I turn to another cook. “I don’t understand.” I put the tray down on a nearby stainless steel workbench. “I don’t eat anything special. I just want normal food like everyone else.”
“Well, we got told you’re vegan and have these—” the guy shrugs, working his shoulders for a second “—lactose-gluten-sodium allergies and shit.” He points at the tray. “That’s pretty much all we got that you can eat.”
“But…I’m not.”
He shrugs and turns back to peeling potatoes.
“Can’t I—is there any normal food left? Even just some bread?”
“Not for you. Not unless our orders change.”
“Okay, so who?” I storm up to him, stabbing a finger at the floor. “Tell me who gave the order.”
Another shrug. “Ask Apollo. He’s the one who came and told us.”
Apollo?
The guy with the video camera?
What. The. Actual. Fuck?
It couldn’t be a coincidence.
What if Sister Miriam’s the one who told me to film you in the first place?
But that doesn’t make any sense. None at all. Sister Miriam can pretty much watch me all the time. More so than Apollo can, if she wanted. I mean, she literally stripped me down in the laundry room to take my measurements.
Another prank then? I’d thought breakfast was my own bad luck, but maybe someone had taken off the post-it at the last minute, seeing it was the only tray left uncollected.
Or maybe he wanted to make sure I got another serving of gruel.
Why?
Why the hell was I being targeted like this?

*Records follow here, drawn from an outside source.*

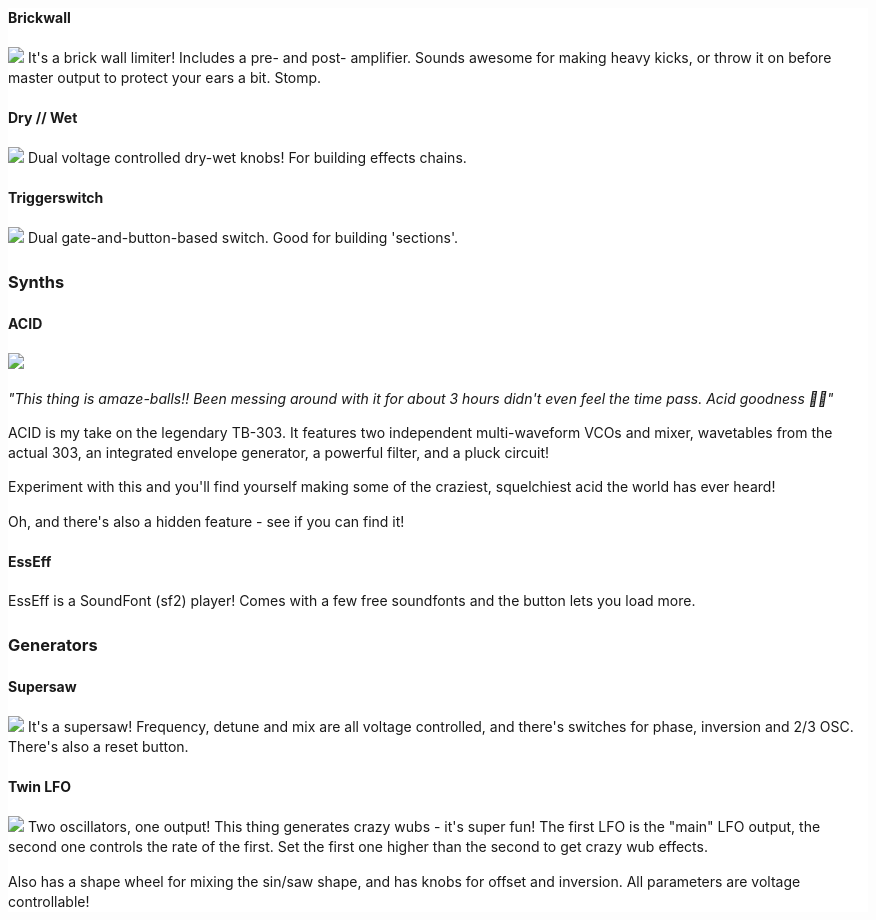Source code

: #### Brickwall
<img src="https://i.imgur.com/eA37XuY.png" width="25%">
It's a brick wall limiter! Includes a pre- and post- amplifier. Sounds awesome for making heavy kicks, or throw it on before master output to protect your ears a bit. Stomp.

#### Dry // Wet
<img src="https://i.imgur.com/bfjukeC.png" width="25%">
Dual voltage controlled dry-wet knobs! For building effects chains.

#### Triggerswitch
<img src="https://i.imgur.com/jMRhepg.png" width="25%">
Dual gate-and-button-based switch. Good for building 'sections'.

### Synths

#### ACID
<img src='https://i.imgur.com/zJyg3A9.png' width="50%" />

*"This thing is amaze-balls!! Been messing around with it for about 3 hours didn't even feel the time pass. Acid goodness 👏👏"*

ACID is my take on the legendary TB-303. It features two independent multi-waveform VCOs and mixer, wavetables from the actual 303, an integrated envelope generator, a powerful filter, and a pluck circuit!

Experiment with this and you'll find yourself making some of the craziest, squelchiest acid the world has ever heard!

Oh, and there's also a hidden feature - see if you can find it!


#### EssEff
EssEff is a SoundFont (sf2) player! Comes with a few free soundfonts and the button lets you load more.

### Generators

#### Supersaw
<img src='https://i.imgur.com/ACIUKI0.png' width="25%" />
It's a supersaw! Frequency, detune and mix are all voltage controlled, and there's switches for phase, inversion and 2/3 OSC. There's also a reset button.

#### Twin LFO
<img src="https://i.imgur.com/dsEUqse.png" width="50%" />
Two oscillators, one output! This thing generates crazy wubs - it's super fun! The first LFO is the "main" LFO output, the second one controls the rate of the first. Set the first one higher than the second to get crazy wub effects.

Also has a shape wheel for mixing the sin/saw shape, and has knobs for offset and inversion. All parameters are voltage controllable!
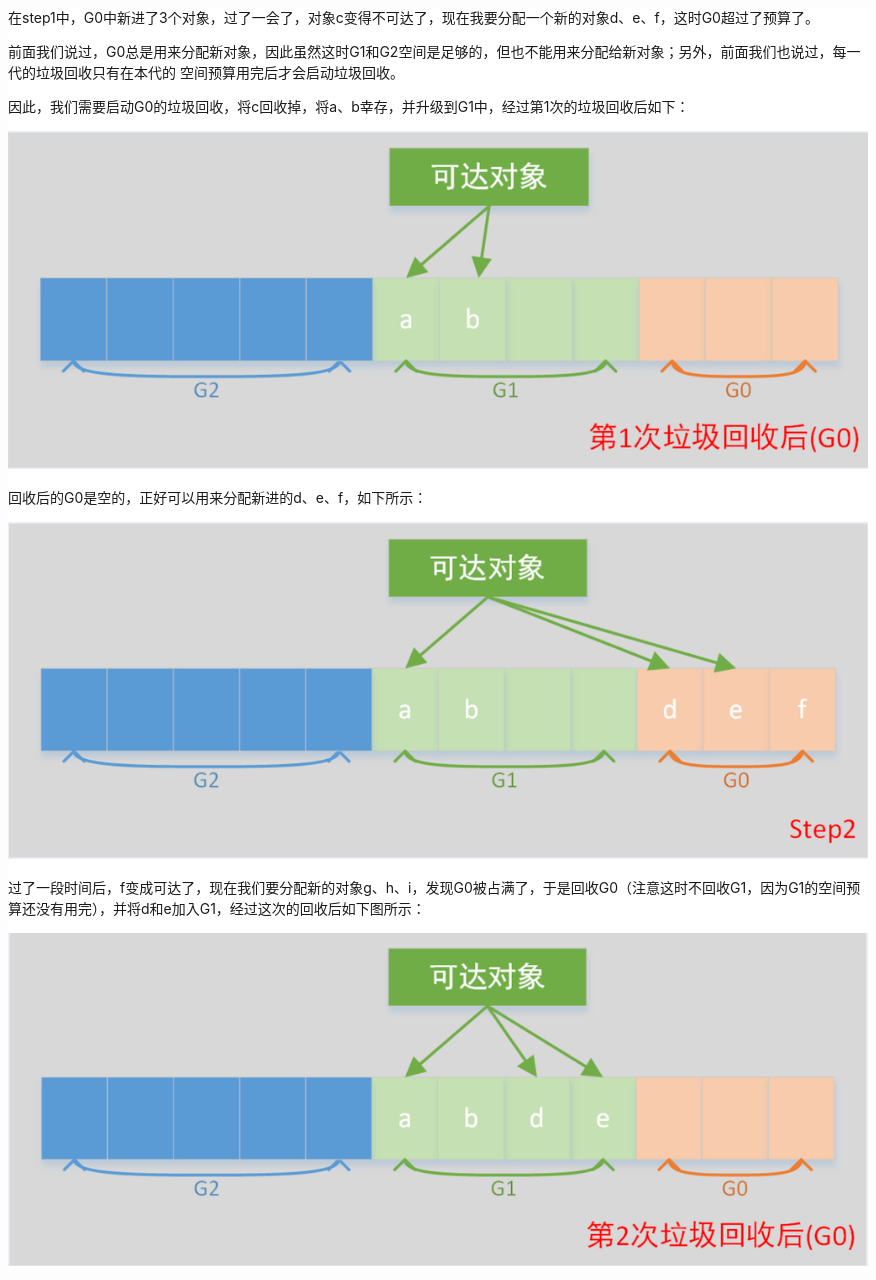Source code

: 在step1中，G0中新进了3个对象，过了一会了，对象c变得不可达了，现在我要分配一个新的对象d、e、f，这时G0超过了预算了。

前面我们说过，G0总是用来分配新对象，因此虽然这时G1和G2空间是足够的，但也不能用来分配给新对象；另外，前面我们也说过，每一代的垃圾回收只有在本代的 空间预算用完后才会启动垃圾回收。

因此，我们需要启动G0的垃圾回收，将c回收掉，将a、b幸存，并升级到G1中，经过第1次的垃圾回收后如下：

![image-20220526190616694](images/image-20220526190616694.png)

回收后的G0是空的，正好可以用来分配新进的d、e、f，如下所示：

![image-20220526190633208](images/image-20220526190633208.png)

过了一段时间后，f变成可达了，现在我们要分配新的对象g、h、i，发现G0被占满了，于是回收G0（注意这时不回收G1，因为G1的空间预算还没有用完），并将d和e加入G1，经过这次的回收后如下图所示：

![image-20220526190651656](images/image-20220526190651656.png)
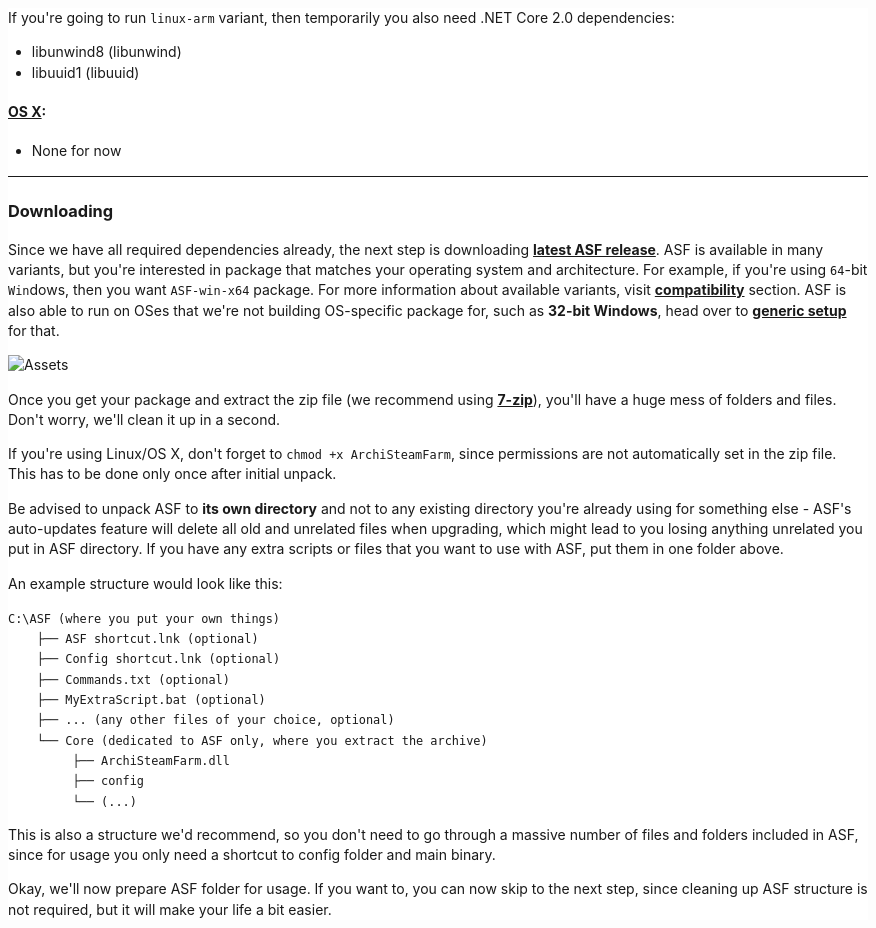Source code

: If you're going to run `linux-arm` variant, then temporarily you also need .NET Core 2.0 dependencies:

- libunwind8 (libunwind)
- libuuid1 (libuuid)

#### **[OS X](https://docs.microsoft.com/en-us/dotnet/core/macos-prerequisites?tabs=netcore2x)**:

- None for now

* * *

### Downloading

Since we have all required dependencies already, the next step is downloading **[latest ASF release](https://github.com/JustArchi/ArchiSteamFarm/releases/latest)**. ASF is available in many variants, but you're interested in package that matches your operating system and architecture. For example, if you're using `64`-bit `Win`dows, then you want `ASF-win-x64` package. For more information about available variants, visit **[compatibility](https://github.com/JustArchi/ArchiSteamFarm/wiki/Compatibility)** section. ASF is also able to run on OSes that we're not building OS-specific package for, such as **32-bit Windows**, head over to **[generic setup](#generic-setup)** for that.

![Assets](https://i.imgur.com/Ym2xPE5.png)

Once you get your package and extract the zip file (we recommend using **[7-zip](https://www.7-zip.org)**), you'll have a huge mess of folders and files. Don't worry, we'll clean it up in a second.

If you're using Linux/OS X, don't forget to `chmod +x ArchiSteamFarm`, since permissions are not automatically set in the zip file. This has to be done only once after initial unpack.

Be advised to unpack ASF to **its own directory** and not to any existing directory you're already using for something else - ASF's auto-updates feature will delete all old and unrelated files when upgrading, which might lead to you losing anything unrelated you put in ASF directory. If you have any extra scripts or files that you want to use with ASF, put them in one folder above.

An example structure would look like this:

    C:\ASF (where you put your own things)
        ├── ASF shortcut.lnk (optional)
        ├── Config shortcut.lnk (optional)
        ├── Commands.txt (optional)
        ├── MyExtraScript.bat (optional)
        ├── ... (any other files of your choice, optional)
        └── Core (dedicated to ASF only, where you extract the archive)
             ├── ArchiSteamFarm.dll
             ├── config
             └── (...)
    

This is also a structure we'd recommend, so you don't need to go through a massive number of files and folders included in ASF, since for usage you only need a shortcut to config folder and main binary.

Okay, we'll now prepare ASF folder for usage. If you want to, you can now skip to the next step, since cleaning up ASF structure is not required, but it will make your life a bit easier.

My mind scrambles as I head back to the dining hall, leaving my disgusting lunch behind. I’m starving, but I’d rather pass out from hunger than be subjected to a prank like this.
I meet Apollo as he’s coming back inside the kitchen. He’s wheeling a much smaller trolley than the one he uses for the students. There’s still one wide, covered tray on it that looks similar to the one Reuben brought to Father Gabriel’s room the other night.